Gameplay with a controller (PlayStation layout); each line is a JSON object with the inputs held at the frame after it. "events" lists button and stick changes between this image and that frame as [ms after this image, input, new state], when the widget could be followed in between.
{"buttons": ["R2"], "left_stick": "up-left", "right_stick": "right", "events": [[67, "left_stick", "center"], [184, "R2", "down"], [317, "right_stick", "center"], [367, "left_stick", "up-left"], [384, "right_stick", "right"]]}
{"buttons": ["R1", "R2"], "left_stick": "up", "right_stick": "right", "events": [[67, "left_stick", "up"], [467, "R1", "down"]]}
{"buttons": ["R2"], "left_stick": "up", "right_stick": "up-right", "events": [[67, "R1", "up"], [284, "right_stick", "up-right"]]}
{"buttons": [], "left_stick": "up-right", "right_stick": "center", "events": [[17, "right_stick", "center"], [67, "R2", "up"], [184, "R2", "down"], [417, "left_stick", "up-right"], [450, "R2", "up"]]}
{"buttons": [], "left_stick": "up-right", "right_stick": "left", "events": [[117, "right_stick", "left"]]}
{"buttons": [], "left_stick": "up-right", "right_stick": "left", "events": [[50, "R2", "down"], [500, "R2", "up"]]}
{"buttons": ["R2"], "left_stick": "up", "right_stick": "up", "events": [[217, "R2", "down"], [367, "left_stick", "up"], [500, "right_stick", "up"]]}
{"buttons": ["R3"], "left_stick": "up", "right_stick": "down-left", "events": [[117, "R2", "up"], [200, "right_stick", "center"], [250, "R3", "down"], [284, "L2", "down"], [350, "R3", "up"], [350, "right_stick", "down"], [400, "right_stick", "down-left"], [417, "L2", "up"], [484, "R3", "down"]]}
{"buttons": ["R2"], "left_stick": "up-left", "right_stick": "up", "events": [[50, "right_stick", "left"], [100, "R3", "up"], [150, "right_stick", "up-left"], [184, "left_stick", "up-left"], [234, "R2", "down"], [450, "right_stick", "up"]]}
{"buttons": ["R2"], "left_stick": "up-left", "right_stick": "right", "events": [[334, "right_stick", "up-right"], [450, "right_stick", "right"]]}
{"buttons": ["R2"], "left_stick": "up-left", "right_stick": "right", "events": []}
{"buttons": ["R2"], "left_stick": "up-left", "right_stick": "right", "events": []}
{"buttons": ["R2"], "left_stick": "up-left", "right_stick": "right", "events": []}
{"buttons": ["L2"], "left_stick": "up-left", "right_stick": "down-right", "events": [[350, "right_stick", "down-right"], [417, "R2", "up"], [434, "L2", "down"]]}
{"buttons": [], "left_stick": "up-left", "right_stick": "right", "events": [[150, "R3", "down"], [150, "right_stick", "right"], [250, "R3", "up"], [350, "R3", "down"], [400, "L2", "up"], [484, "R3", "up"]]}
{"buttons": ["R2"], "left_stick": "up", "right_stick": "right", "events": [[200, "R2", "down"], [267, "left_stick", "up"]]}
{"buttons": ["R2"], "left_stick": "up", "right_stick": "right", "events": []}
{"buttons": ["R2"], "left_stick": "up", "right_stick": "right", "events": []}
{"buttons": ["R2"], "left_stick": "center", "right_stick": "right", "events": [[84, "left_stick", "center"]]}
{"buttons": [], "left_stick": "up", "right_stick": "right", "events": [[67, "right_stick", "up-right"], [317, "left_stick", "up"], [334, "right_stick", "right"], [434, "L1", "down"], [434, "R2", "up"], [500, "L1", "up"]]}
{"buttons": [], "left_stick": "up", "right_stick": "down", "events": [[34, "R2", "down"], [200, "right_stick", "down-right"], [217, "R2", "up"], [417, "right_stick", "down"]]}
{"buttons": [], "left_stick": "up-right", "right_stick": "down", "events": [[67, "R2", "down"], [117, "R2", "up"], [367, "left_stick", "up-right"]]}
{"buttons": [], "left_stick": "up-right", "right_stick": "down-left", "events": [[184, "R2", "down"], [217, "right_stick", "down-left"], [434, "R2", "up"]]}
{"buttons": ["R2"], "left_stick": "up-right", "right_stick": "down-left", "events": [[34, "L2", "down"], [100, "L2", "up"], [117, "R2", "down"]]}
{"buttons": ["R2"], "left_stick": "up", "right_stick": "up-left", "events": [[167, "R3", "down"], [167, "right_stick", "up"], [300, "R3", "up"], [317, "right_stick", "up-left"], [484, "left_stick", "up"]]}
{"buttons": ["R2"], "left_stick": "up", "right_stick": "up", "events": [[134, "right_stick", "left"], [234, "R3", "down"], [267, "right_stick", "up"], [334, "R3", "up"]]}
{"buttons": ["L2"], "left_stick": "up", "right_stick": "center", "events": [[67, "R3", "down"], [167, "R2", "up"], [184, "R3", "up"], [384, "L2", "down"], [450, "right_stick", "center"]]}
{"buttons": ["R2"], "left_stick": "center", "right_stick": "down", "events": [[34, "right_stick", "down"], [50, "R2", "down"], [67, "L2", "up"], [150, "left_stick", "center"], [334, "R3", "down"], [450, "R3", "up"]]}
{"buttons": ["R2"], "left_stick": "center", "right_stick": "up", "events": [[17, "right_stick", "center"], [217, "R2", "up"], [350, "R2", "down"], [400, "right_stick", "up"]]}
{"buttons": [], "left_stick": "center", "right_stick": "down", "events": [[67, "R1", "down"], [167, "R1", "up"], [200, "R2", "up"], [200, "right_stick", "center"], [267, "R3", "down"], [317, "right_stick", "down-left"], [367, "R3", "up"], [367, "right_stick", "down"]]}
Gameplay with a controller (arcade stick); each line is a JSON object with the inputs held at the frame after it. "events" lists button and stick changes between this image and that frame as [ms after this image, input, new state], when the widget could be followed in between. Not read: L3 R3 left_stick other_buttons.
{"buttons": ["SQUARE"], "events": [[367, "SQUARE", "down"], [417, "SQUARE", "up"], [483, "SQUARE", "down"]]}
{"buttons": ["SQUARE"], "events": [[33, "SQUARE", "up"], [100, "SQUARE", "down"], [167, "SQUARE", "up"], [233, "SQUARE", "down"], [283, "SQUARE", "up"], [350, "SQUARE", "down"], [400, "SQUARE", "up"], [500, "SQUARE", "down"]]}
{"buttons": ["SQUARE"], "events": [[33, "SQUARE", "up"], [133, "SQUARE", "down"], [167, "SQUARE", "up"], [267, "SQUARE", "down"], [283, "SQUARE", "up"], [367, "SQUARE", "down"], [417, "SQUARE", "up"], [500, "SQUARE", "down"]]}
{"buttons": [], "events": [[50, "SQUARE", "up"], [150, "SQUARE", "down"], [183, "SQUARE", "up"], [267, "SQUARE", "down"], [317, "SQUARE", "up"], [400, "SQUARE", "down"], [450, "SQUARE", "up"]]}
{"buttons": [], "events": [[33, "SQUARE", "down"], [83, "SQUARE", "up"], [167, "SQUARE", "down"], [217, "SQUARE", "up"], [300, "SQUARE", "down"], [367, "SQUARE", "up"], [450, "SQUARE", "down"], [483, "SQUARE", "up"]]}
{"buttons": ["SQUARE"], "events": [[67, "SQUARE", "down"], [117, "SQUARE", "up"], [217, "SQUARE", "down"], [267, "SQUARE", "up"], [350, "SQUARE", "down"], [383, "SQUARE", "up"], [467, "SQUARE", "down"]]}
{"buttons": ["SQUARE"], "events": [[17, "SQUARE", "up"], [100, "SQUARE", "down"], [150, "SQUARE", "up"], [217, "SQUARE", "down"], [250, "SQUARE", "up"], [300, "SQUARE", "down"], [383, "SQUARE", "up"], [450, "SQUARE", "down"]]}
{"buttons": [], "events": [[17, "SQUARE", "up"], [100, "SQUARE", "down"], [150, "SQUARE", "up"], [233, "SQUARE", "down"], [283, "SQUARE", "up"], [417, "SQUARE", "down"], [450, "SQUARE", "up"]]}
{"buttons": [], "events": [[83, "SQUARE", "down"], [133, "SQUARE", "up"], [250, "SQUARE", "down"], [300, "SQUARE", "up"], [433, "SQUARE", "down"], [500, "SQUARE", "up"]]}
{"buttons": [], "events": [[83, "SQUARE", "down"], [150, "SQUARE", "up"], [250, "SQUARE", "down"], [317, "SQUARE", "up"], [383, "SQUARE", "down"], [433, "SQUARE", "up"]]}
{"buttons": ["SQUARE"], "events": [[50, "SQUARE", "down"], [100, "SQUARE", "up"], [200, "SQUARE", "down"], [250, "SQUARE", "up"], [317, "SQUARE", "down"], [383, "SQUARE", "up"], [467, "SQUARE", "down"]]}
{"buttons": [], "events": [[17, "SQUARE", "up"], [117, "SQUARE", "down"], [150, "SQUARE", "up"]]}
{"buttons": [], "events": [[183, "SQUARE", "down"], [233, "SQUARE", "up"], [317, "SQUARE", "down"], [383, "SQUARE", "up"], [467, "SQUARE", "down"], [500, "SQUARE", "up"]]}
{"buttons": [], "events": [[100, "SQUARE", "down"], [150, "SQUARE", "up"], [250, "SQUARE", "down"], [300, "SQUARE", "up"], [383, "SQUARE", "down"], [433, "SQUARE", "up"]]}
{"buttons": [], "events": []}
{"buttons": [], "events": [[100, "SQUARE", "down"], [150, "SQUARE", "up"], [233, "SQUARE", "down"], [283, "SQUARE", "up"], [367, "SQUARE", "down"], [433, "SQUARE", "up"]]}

» TO DO: Locate the word "when" in the records and collect each line it appears in.

» REPLY:
Gameplay with a controller (PlayStation layout); each line is a JSON object with the inputs held at the frame after it. "events" lists button and stick changes between this image and that frame as [ms after this image, input, new state], when the widget could be followed in between.
Gameplay with a controller (arcade stick); each line is a JSON object with the inputs held at the frame after it. "events" lists button and stick changes between this image and that frame as [ms after this image, input, new state], when the widget could be followed in between. Not read: L3 R3 left_stick other_buttons.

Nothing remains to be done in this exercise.